Text excerpt:

★ ★ ★ ★

During the SNN simulations, the application processors use the multicast packets directly for transmitting the generated spike events to the target APs. On top that, a higher level protocol (*Spinnaker Datagram Protocol*, *SDP*) implemented in software is available for the transmission of larger payloads between cores. SDP is currently based on P2P communication.

#### 2.2.2 Off-board communications

The communications with the Host Computer are made possible through the Ethernet interface connected to the Root Node, that redirects all the received Spinnaker Datagram *Protocol (SDP)* packets (encapsulated in UDP/IP) to its Monitor Processors [23] (Root Processor). The Root Processor, indeed, acts as a middleware between the SDP protocol and the network of nodes. Once the Root Processor retrieves an SDP packet, it splits the packet into 32-bit fragments and sends each fragment to the destination core through P2P packets. A mechanism of acknowledgements (ACK) between the Monitor Processor (MP) of the sender and the receiver MP makes the transmission of SDP packets reliable. When all the fragments of the whole SDP packet are received, the receiver MP copies the reconstructed SDP packet into a portion of System RAM (Message Box) and triggers an interrupt to the target core. Then, the target core can react to the interrupt and read the SDP from Message Box.

#### 2.2.3 Kernel communications

The most used protocol for interacting with the OS kernel running on cores is the Spinnaker Command Protocol (SCP), which is a format encapsulated in the data field of the SDP packet [24]. The header comprises 16 Bytes, and the supported payload is up to 256 Bytes. SCP is used for lowlevel interactions with SpiNNaker systems such as simulation configuration, program loading, and debugging. Kernel software running on every active core accepts the commands and use them to perform low-level functions such as getting kernel version running on the SpiNNaker Cores, reading/writing the memory locations, and triggering the execution of programs. The SCP provides four low-level instructions for accessing chip resources and extracting debugging information, such as the working state of the APs or the number of packets processed by the Router. Furthermore, SCP provides signals for controlling the application execution state and for modifying the AP memory at lowlevel.

★ ★ ★ ★

Information:
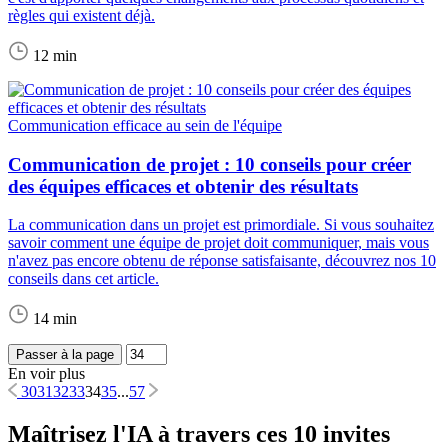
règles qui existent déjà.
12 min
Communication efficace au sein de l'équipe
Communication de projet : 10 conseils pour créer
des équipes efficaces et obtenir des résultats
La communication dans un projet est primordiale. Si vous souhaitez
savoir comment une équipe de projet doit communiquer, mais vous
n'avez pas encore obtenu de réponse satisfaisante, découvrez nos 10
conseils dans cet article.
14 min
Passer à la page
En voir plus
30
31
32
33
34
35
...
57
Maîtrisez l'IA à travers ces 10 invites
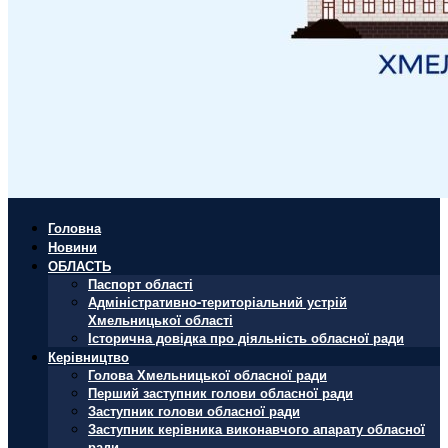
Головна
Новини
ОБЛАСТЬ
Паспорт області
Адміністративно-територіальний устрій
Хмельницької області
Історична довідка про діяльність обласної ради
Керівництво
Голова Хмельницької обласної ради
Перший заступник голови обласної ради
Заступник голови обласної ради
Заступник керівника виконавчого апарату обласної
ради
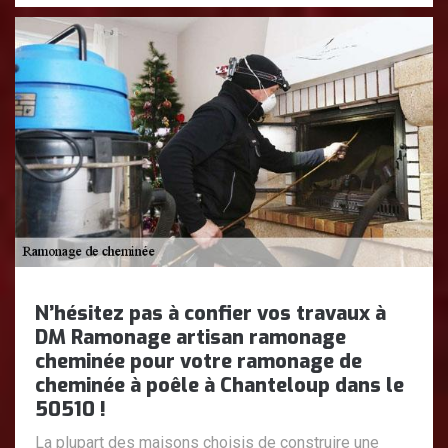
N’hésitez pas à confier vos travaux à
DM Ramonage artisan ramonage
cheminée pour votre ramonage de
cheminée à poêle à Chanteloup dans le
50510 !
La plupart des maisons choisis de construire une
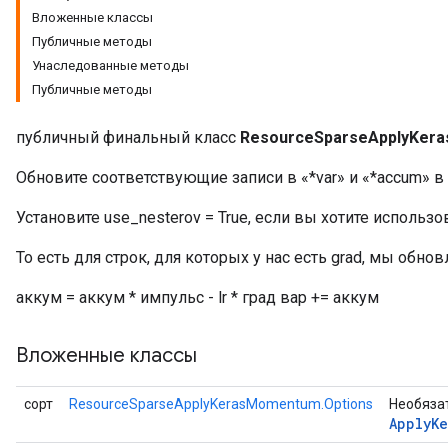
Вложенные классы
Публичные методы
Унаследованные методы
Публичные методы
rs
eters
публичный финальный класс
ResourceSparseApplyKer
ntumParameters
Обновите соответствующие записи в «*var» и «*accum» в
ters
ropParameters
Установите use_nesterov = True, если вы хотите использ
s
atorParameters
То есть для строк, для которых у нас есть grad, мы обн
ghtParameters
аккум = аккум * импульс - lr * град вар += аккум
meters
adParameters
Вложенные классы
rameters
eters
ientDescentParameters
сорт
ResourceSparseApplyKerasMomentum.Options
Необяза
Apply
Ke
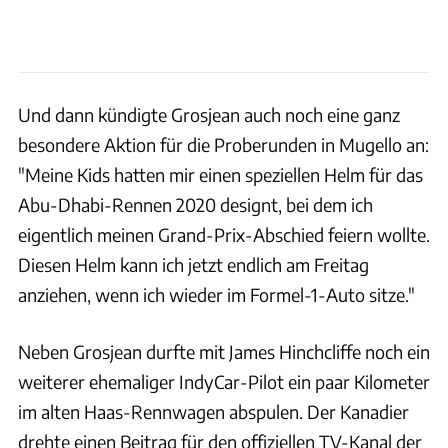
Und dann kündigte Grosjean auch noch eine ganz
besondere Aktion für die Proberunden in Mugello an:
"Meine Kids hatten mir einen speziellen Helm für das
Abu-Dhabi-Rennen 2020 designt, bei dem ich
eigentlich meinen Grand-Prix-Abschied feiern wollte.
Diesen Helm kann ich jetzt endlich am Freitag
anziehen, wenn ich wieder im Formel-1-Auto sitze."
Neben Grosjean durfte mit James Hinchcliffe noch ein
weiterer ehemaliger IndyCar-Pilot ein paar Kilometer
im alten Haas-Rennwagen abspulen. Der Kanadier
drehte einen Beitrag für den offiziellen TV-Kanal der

★ ★ ★ ★

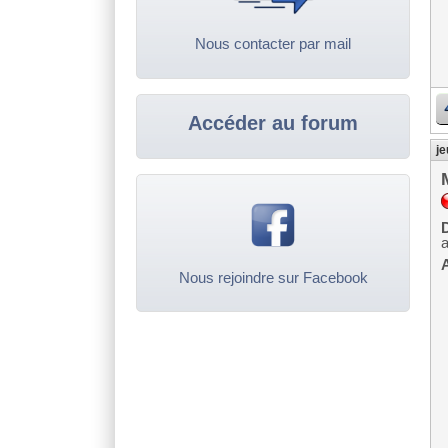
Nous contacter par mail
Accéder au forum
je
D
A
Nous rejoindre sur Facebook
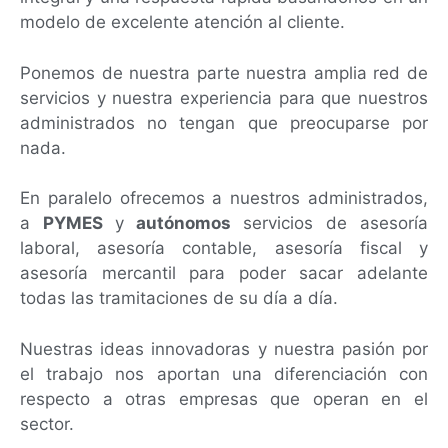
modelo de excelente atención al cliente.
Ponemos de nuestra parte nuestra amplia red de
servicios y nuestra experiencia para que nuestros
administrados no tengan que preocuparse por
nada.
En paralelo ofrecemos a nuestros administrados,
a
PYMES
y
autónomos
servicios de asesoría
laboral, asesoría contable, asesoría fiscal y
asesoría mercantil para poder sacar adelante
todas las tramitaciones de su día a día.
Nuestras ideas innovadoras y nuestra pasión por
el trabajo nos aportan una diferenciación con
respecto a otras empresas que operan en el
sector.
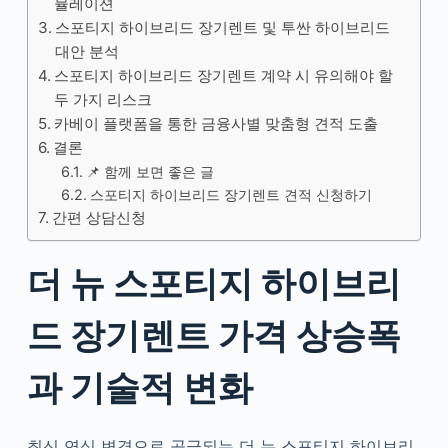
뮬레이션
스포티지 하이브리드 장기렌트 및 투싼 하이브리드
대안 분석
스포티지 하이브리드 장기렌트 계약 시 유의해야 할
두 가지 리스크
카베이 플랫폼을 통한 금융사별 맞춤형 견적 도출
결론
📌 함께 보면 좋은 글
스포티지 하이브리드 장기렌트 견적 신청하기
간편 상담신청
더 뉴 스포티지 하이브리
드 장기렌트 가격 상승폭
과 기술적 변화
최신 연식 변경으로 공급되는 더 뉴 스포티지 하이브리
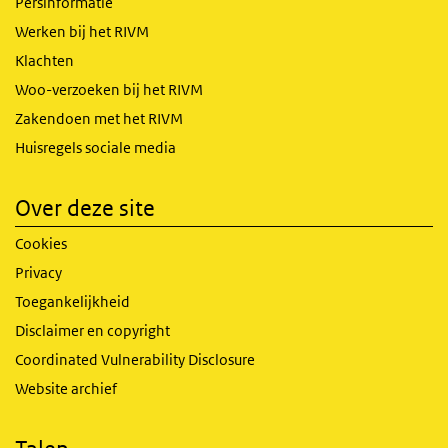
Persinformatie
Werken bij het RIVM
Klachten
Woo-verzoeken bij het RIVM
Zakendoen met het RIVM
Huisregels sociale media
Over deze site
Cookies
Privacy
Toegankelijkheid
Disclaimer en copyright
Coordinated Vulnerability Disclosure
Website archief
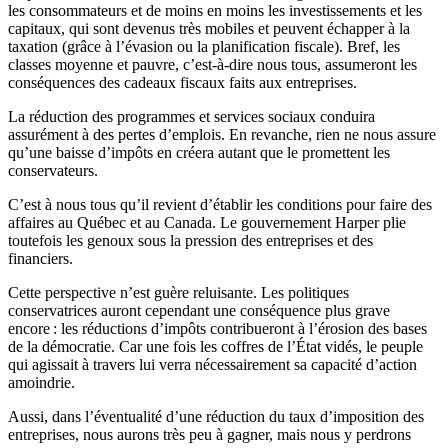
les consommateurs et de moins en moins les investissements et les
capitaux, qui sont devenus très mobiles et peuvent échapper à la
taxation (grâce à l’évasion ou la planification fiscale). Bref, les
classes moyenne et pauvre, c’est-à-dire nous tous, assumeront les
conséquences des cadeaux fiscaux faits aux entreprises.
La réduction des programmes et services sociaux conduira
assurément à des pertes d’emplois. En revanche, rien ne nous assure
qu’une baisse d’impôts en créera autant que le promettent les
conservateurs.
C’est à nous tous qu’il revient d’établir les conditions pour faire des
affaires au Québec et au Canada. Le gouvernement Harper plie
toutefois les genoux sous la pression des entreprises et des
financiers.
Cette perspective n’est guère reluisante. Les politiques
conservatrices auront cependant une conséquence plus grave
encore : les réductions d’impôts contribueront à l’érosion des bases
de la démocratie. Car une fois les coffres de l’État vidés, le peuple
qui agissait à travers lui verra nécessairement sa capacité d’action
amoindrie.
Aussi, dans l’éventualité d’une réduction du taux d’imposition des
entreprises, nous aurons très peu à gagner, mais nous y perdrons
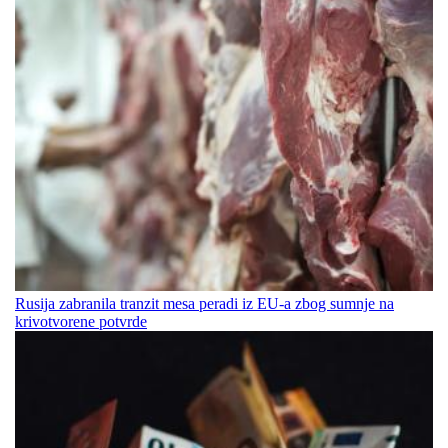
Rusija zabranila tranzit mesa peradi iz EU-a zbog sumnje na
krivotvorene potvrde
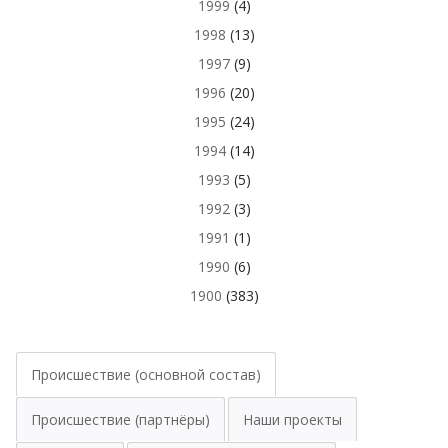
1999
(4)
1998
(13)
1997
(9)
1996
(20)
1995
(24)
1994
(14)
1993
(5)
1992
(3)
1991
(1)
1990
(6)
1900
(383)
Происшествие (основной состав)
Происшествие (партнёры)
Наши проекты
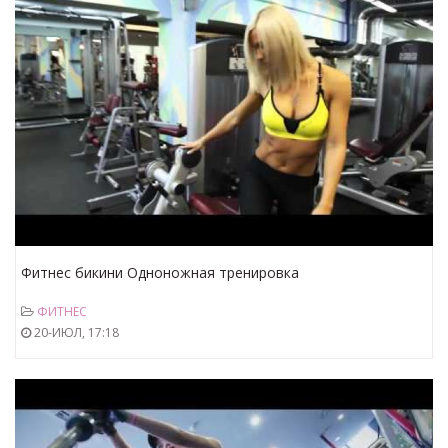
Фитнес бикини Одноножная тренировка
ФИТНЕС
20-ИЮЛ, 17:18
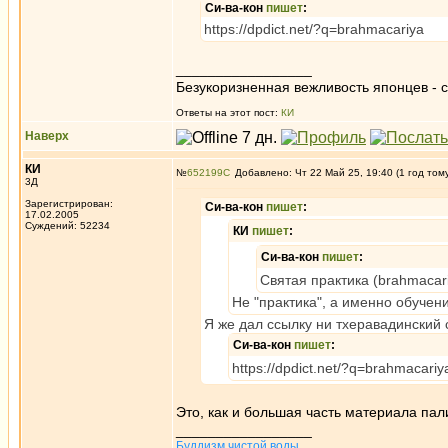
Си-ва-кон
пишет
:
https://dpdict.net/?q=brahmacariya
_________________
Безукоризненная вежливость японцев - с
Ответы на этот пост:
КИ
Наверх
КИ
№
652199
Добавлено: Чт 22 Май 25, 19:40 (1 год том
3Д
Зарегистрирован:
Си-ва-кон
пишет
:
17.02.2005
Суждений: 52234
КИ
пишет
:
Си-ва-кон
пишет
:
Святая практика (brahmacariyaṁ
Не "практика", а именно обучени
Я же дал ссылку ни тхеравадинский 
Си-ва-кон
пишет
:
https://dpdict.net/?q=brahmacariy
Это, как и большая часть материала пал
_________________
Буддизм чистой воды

★ ★ ★ ★

Aim of the task: Quote the SpiNNaker communications text between "During the SNN" and "on P2P communication.", inclusive.

Answer section:
During the SNN simulations, the application processors use the multicast packets directly for transmitting the generated spike events to the target APs. On top that, a higher level protocol (*Spinnaker Datagram Protocol*, *SDP*) implemented in software is available for the transmission of larger payloads between cores. SDP is currently based on P2P communication.